Task item. With the pictures excluded, output only the lines from the one containing "eșuează. Monica Sandu spune cum" through the last line of the entries, unchanged.

Available data.
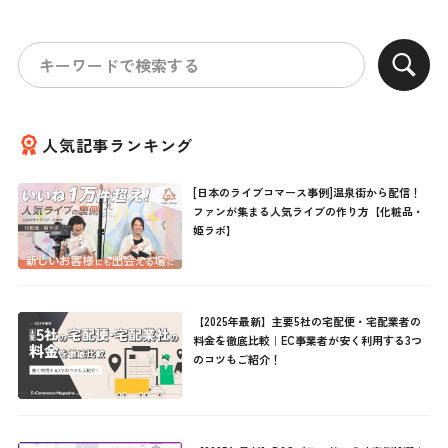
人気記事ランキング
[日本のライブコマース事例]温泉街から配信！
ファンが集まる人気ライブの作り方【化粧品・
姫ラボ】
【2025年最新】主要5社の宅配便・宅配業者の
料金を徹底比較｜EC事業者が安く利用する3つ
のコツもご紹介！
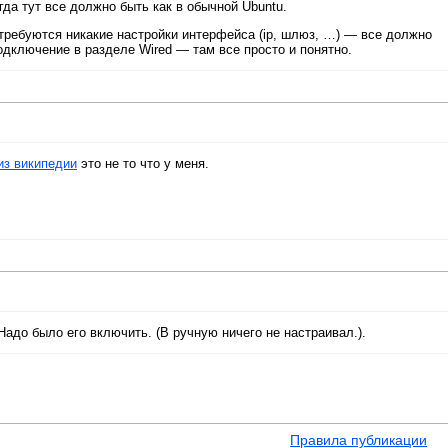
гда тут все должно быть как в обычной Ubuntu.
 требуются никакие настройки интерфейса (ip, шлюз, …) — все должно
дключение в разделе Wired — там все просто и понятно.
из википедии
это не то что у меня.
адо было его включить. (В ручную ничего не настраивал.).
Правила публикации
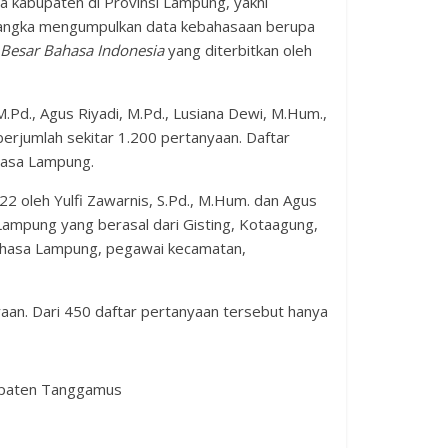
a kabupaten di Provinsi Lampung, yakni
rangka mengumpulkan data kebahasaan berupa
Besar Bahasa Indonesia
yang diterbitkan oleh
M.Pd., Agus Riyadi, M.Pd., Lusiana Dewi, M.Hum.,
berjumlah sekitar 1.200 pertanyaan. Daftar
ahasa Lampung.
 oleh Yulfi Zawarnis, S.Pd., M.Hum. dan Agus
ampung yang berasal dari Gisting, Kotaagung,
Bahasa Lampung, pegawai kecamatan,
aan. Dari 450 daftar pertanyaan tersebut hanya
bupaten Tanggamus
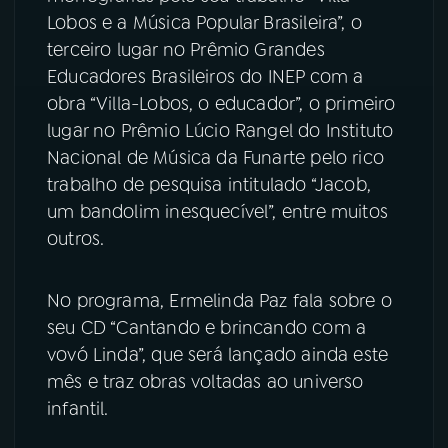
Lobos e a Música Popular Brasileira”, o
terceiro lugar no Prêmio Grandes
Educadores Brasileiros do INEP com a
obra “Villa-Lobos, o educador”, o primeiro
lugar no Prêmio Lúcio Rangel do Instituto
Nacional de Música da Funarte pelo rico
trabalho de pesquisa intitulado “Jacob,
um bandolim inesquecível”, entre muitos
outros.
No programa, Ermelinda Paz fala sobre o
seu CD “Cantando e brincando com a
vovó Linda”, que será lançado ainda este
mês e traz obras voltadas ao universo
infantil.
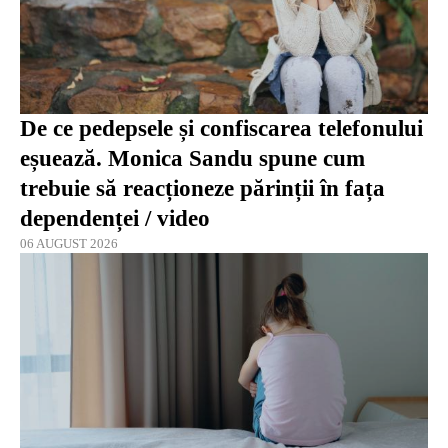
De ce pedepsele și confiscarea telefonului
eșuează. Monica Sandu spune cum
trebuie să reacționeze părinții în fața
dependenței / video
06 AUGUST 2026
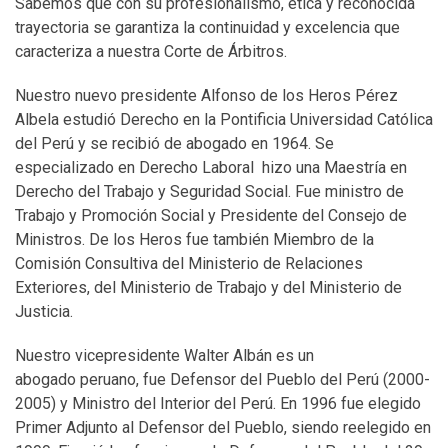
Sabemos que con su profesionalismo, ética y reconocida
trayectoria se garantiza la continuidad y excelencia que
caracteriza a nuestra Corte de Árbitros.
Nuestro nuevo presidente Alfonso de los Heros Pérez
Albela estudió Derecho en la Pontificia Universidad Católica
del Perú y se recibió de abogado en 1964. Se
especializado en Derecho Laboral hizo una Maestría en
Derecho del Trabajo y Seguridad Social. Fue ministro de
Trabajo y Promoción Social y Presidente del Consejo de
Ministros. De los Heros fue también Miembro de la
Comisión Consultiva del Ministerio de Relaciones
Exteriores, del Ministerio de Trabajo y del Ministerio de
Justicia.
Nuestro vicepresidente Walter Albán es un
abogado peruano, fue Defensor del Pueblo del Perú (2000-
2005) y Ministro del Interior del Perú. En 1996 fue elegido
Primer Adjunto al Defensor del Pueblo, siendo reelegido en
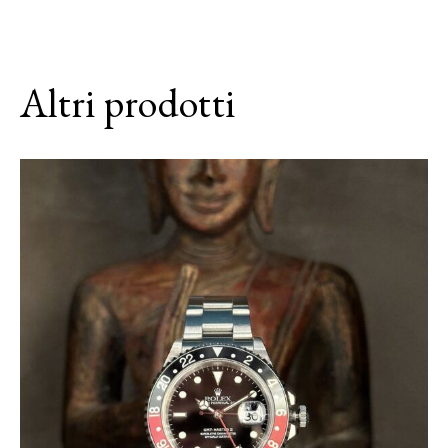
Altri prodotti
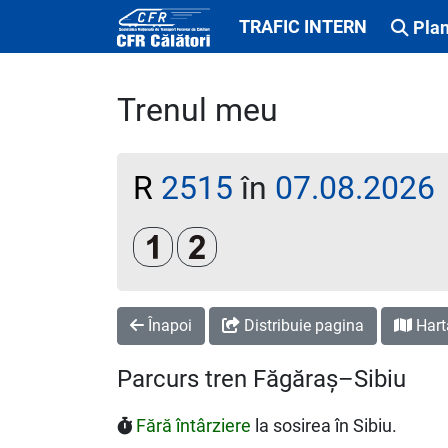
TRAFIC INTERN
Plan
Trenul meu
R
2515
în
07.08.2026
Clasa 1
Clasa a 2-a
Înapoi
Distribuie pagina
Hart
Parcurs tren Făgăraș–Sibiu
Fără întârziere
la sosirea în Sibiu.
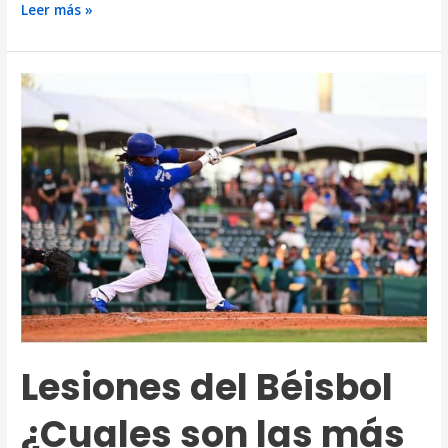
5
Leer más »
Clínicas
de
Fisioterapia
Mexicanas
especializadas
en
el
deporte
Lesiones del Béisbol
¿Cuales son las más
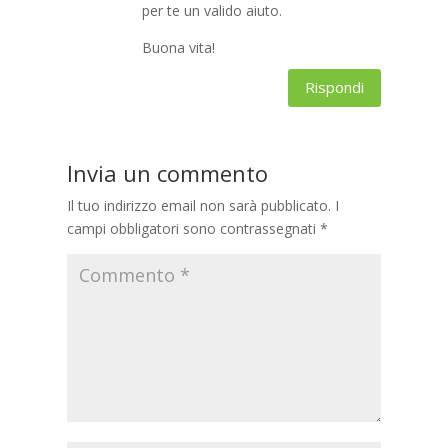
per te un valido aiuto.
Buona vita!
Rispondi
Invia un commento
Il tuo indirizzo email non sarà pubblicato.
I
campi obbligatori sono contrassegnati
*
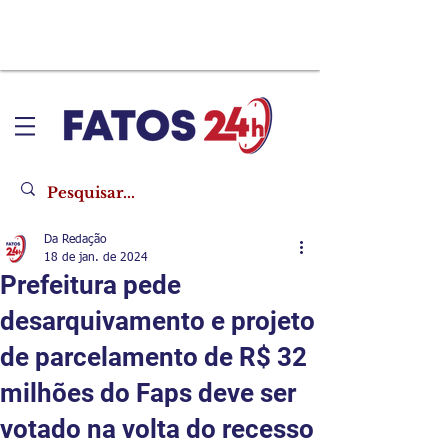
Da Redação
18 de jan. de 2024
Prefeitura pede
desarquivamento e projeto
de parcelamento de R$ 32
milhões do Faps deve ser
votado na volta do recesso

Solution.
eșuează. Monica Sandu spune cum
trebuie să reacționeze părinții în fața
dependenței / video
06 AUGUST 2026
Sabemos que con su profesionalismo, ética y reconocida
trayectoria se garantiza la continuidad y excelencia que
caracteriza a nuestra Corte de Árbitros.
Nuestro nuevo presidente Alfonso de los Heros Pérez
Albela estudió Derecho en la Pontificia Universidad Católica
del Perú y se recibió de abogado en 1964. Se
especializado en Derecho Laboral hizo una Maestría en
Derecho del Trabajo y Seguridad Social. Fue ministro de
Trabajo y Promoción Social y Presidente del Consejo de
Ministros. De los Heros fue también Miembro de la
Comisión Consultiva del Ministerio de Relaciones
Exteriores, del Ministerio de Trabajo y del Ministerio de
Justicia.
Nuestro vicepresidente Walter Albán es un
abogado peruano, fue Defensor del Pueblo del Perú (2000-
2005) y Ministro del Interior del Perú. En 1996 fue elegido
Primer Adjunto al Defensor del Pueblo, siendo reelegido en
Altri prodotti
TRAFIC INTERN
Plan
Trenul meu
R
2515
în
07.08.2026
Clasa 1
Clasa a 2-a
Înapoi
Distribuie pagina
Hart
Parcurs tren Făgăraș–Sibiu
Fără întârziere
la sosirea în Sibiu.
5
Leer más »
Clínicas
de
Fisioterapia
Mexicanas
especializadas
en
el
deporte
Lesiones del Béisbol
¿Cuales son las más
per te un valido aiuto.
Buona vita!
Rispondi
Invia un commento
Il tuo indirizzo email non sarà pubblicato.
I
campi obbligatori sono contrassegnati
*
Da Redação
18 de jan. de 2024
Prefeitura pede
desarquivamento e projeto
de parcelamento de R$ 32
milhões do Faps deve ser
votado na volta do recesso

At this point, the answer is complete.